I am not sure if I understand what you are asking, do you mean that instead of defining constant drift term as a time-invariant (Q=0) state with some prior distribution for the first time instance, you instead fix the state as 1 and then estimate the coeffcient in the corresponding element of T? The issue with the latter approach is that after estimating the coefficient, your parameter is assumed to be known and fixed, whereas the former approach incorporates uncertainty of the drift estimation (by prior distribution N(a1,P1 or P1inf) into the modelling, leading to more realistic inference. If I am correct in what you are saying you should see some differences between different approaches if you check the filtered or smoothed variances of the mean for example.
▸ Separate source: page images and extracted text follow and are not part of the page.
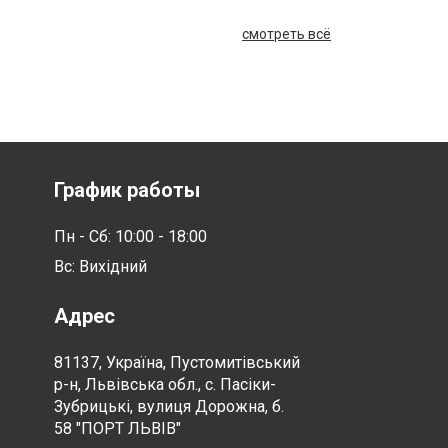
смотреть всё
График работы
Пн - Сб: 10:00 - 18:00
Вс: Вихідний
Адрес
81137, Україна, Пустомитівський
р-н, Львівська обл., с. Пасіки-
Зубрицькі, вулиця Дорожна, б.
58 "ПОРТ ЛЬВІВ"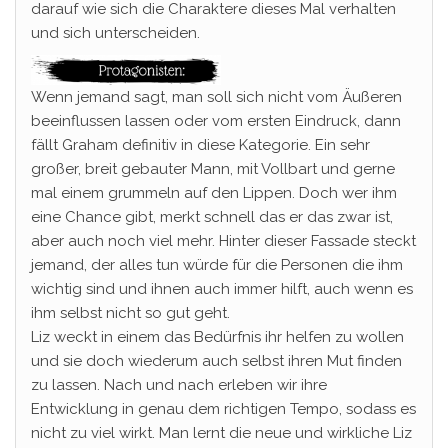
darauf wie sich die Charaktere dieses Mal verhalten
und sich unterscheiden.
Wenn jemand sagt, man soll sich nicht vom Äußeren
beeinflussen lassen oder vom ersten Eindruck, dann
fällt Graham definitiv in diese Kategorie. Ein sehr
großer, breit gebauter Mann, mit Vollbart und gerne
mal einem grummeln auf den Lippen. Doch wer ihm
eine Chance gibt, merkt schnell das er das zwar ist,
aber auch noch viel mehr. Hinter dieser Fassade steckt
jemand, der alles tun würde für die Personen die ihm
wichtig sind und ihnen auch immer hilft, auch wenn es
ihm selbst nicht so gut geht.
Liz weckt in einem das Bedürfnis ihr helfen zu wollen
und sie doch wiederum auch selbst ihren Mut finden
zu lassen. Nach und nach erleben wir ihre
Entwicklung in genau dem richtigen Tempo, sodass es
nicht zu viel wirkt. Man lernt die neue und wirkliche Liz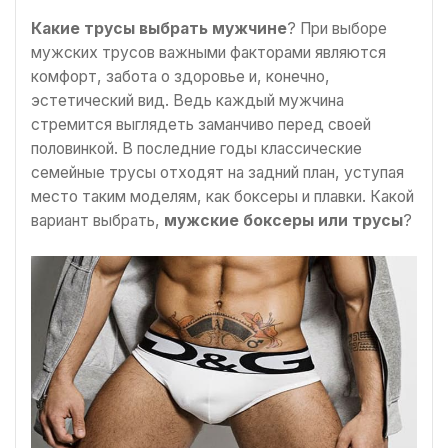
Какие трусы выбрать мужчине
? При выборе
мужских трусов важными факторами являются
комфорт, забота о здоровье и, конечно,
эстетический вид. Ведь каждый мужчина
стремится выглядеть заманчиво перед своей
половинкой. В последние годы классические
семейные трусы отходят на задний план, уступая
место таким моделям, как боксеры и плавки. Какой
вариант выбрать,
мужские боксеры или трусы
?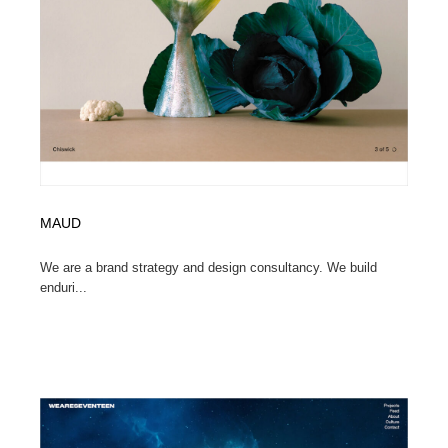
イラストレーター
コンテンツ・メディア制作会社
9
コンテンツ・メディア制作会社
フォント・フリーフォント / 書体
238
フォント・フリーフォント / 書体
レタリング・カリグラフィ・サイン・看板
31
レタリング・カリグラフィ・サイン・看板
編集・ライティング・コピーライター
19
編集・ライティング・コピーライター
スタイリスト・ヘア＆メークアップ・プロップ・セット
MAUD
18
デザイン
We are a brand strategy and design consultancy. We build
enduri...
スタイリスト・ヘア＆メークアップ・プロップ・セット
映像・クリエイター・プロダクション
164
デザイン
映像・クリエイター・プロダクション
撮影スタジオ・撮影用小物・背景ボード・リース・レン
20
タル
撮影スタジオ・撮影用小物・背景ボード・リース・レン
コーダー・エンジニア・デベロッパー
136
タル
For your second question, again I should see your reproducible example code to really understand what is the issue. Do you supply checkfn and updatefn correctly into the fitSSM function? I personally haven't used the check functionality much so it could contain a bug as well..

[yuanyuan2319]

Hi Helske,

Yes, that's exactly what I mean. I tried both approaches and I couldn't tell the difference between two approaches visually from plots of state estimations. Maybe I should check the numbers. Another concern is that, the state equation I use is AR(1) process. If it is more realistic to set the constant drift as a state variable, I should set coefficients as a state too? It seems that except error variance, all other terms is updated through time.

As for the second one, how do you usually deal with the case where parameters need to be positive? Just set T <- exp(pars[1])?

I also notice that in the newest KFAS version on github, the output variables from KFS() function are not complete, such as t and epshat.

Thanks.

[helske]

The state estimates should be identical with to approaches but their variances should not.

You can't set the AR-coefficients as a state variable too, unless you move into nonlinear models which are out of the scope of KFAS.

What do you mean that the output variables are not complete? By default, not everything is computed, you can change the behaviour by defining the function arguments, see ?KFS.

PS. Please make a separate issue for each problem you are facing, and please try to include reproducible code.